Careful. Why call BeiYin an arrogant critic? You have missed the point; with your criticism of him and with your calls for "more consideration of the issue to study and develop the answers" and with "progress... can only be made," I assume, by starting another nonprofit and offering 20% of 'good cause' revenue to a professional fundraiser, 50% of 'good cause' revenue for overhead and supervision; and from the remaining 30%, one part goes into "I scratch your back, you scratch mine" inter-NGO activity, another part for meetings and seminars, and if lucky, after grand travel (Rio+20 in June for example), a nickel on every dollar is well-spent. I simply suggest careful rephrasing of your critique to eliminate the "fundamental error of attribution." Thus, a careful examination of the situation and context will refocus on an arrogant critique (I agree); not necessarily an arrogant person.

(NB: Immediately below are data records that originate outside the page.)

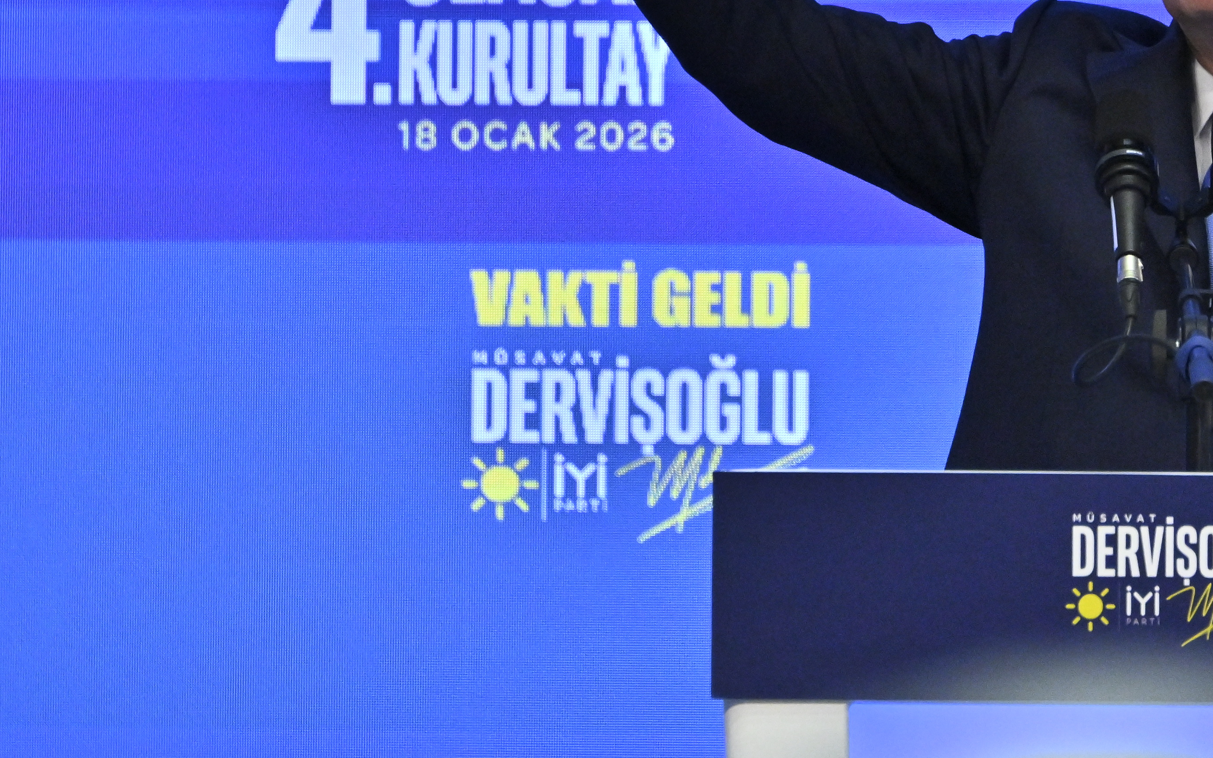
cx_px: 1277
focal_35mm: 530
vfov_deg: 2.5
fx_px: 17521
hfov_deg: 4.0
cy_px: 264
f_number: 5.6
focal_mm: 230
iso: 2000
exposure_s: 1/250
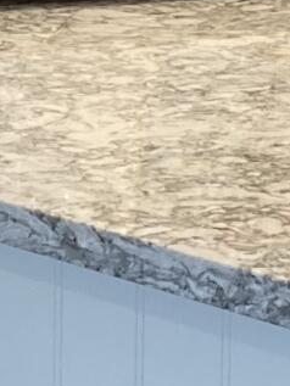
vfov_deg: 8.0
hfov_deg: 6.0
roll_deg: -1.0
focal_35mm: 246
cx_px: 189
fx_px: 2746
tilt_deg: -11.4
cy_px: -1
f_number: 1.8
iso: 125
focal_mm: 4.25
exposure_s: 1/120
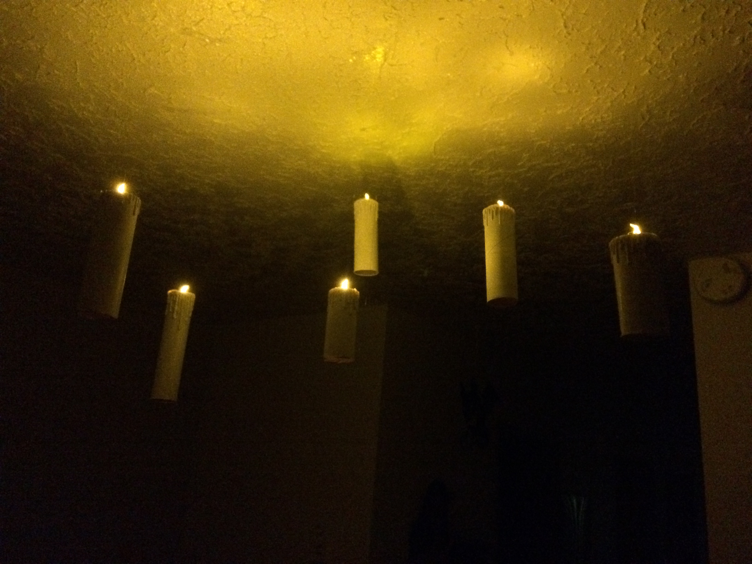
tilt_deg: +17.9
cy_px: 282
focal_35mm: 29
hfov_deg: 61.7
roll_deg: -4.1
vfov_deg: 48.2
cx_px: 376
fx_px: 630
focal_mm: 4.15
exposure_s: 1/15
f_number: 2.2
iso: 2000
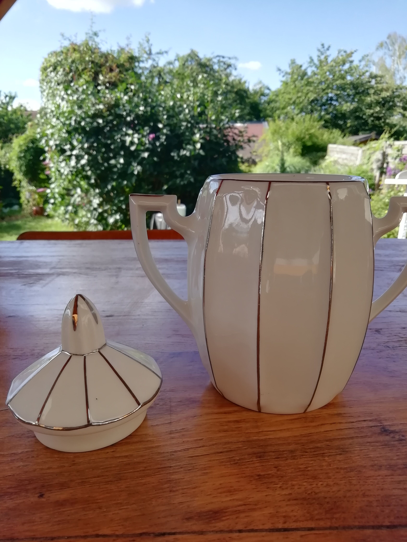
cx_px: 204
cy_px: 271
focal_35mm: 26
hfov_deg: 53.1
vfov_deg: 67.3
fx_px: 408
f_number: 2.2
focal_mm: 3.21
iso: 50
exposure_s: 1/194
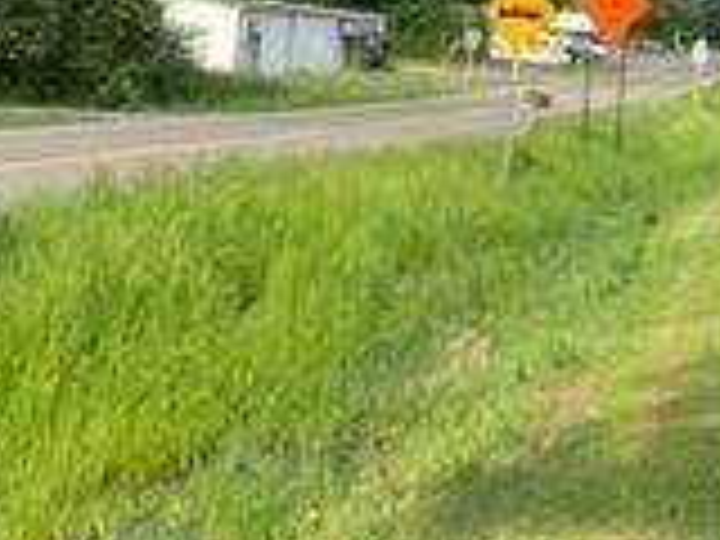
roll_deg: -3.5
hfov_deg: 18.1
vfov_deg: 13.6
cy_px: -189
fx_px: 2163
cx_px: 832
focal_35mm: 104
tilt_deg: +6.2
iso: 32
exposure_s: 1/2315
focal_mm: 4.25
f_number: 1.8
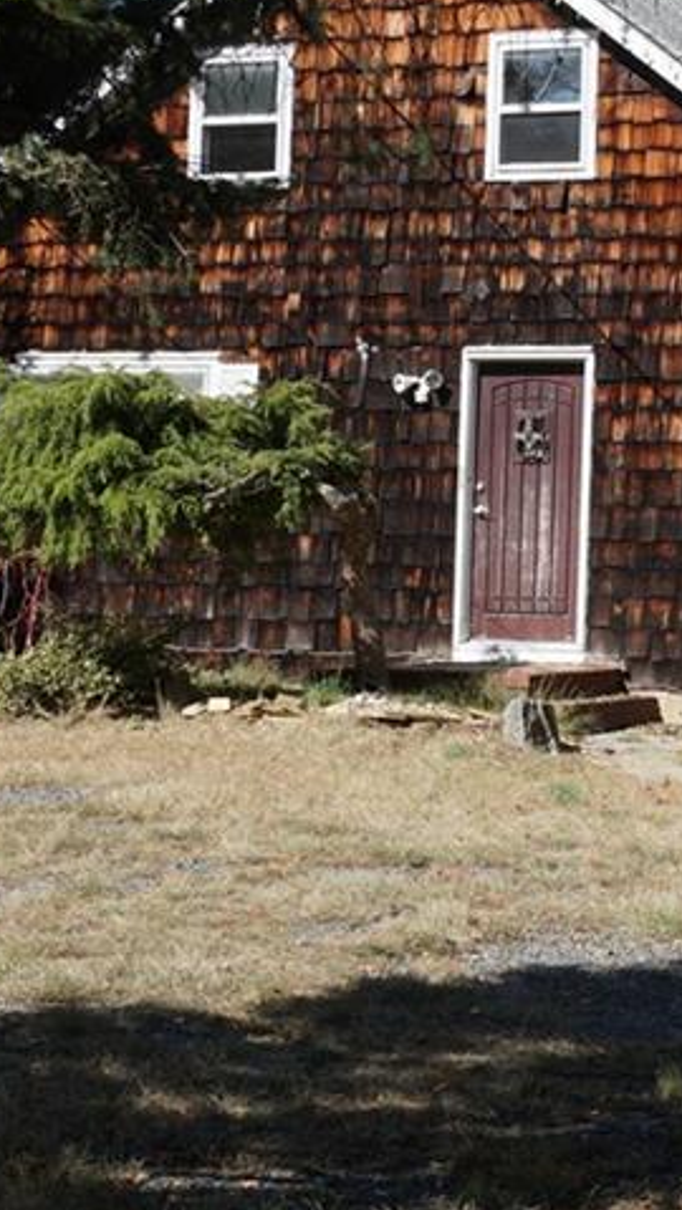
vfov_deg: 22.6
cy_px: 379
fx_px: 3017
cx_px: 975
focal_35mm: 94
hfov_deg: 12.4
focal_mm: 28
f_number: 8
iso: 100
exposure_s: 1/250
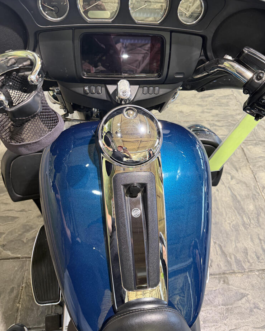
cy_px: 148
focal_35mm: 26
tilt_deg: -49.1
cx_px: 138
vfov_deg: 65.9
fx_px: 255
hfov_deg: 54.9
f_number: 1.78
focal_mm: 6.76
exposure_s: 1/60
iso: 250
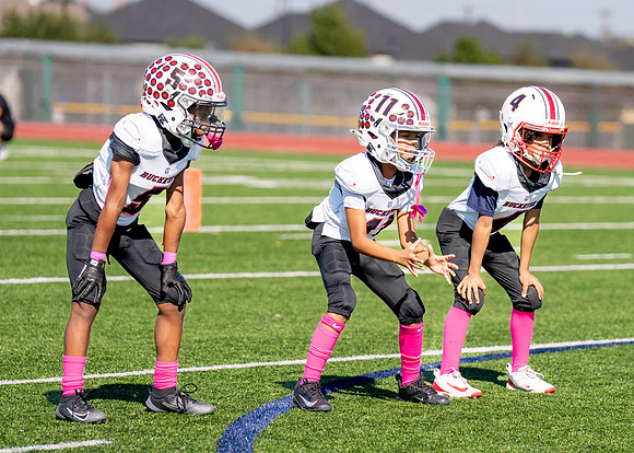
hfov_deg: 9.1
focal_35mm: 221
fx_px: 3981
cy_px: 217
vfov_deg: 6.5
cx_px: 421
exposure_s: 1/6400
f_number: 2.8
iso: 250
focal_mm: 135
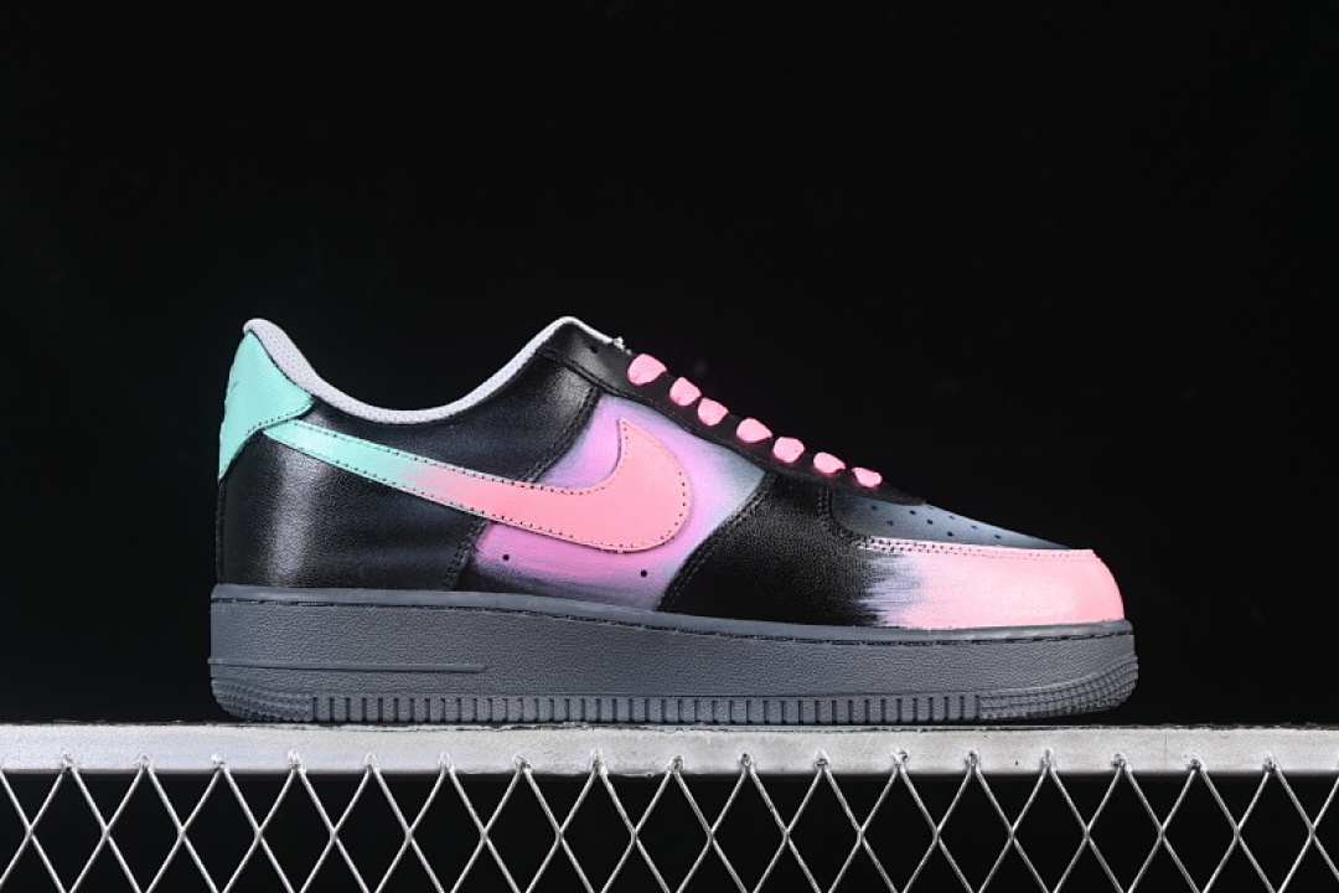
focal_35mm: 75
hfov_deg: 27.0
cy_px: 446
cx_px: 670
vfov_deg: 18.2
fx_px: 2789
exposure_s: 1/50
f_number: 6.3
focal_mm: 50
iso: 160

Your call for study, inefficiency, and obfuscation; the "call for," not you seems typical to me of a statist and collectivist evasion of personal responsibility. The controllers of the contrived two-party syndicate just love it when personal responsibility is diminished. Their left-handed flute player has millions of followers listening to the sweet music and picking up crumbs along the way. The reverse side has a reverse side, as the Japanese proverb goes, so the same tactics are being used with "patriotism is the last refuge of a scoundrel" regularity to exert control over your opposite number.
Where am I going with this? The nonpartisan "Real American Ethics: Taking Responsibility for Our Country" is a good book for anyone who has had it with our Neopatrimonial Government and would like proof positive in their lifetimes that we're again a functioning republic.
On Oct 8, 2012 Maya wrote:
Thank you. This touches me deeply. Thank you.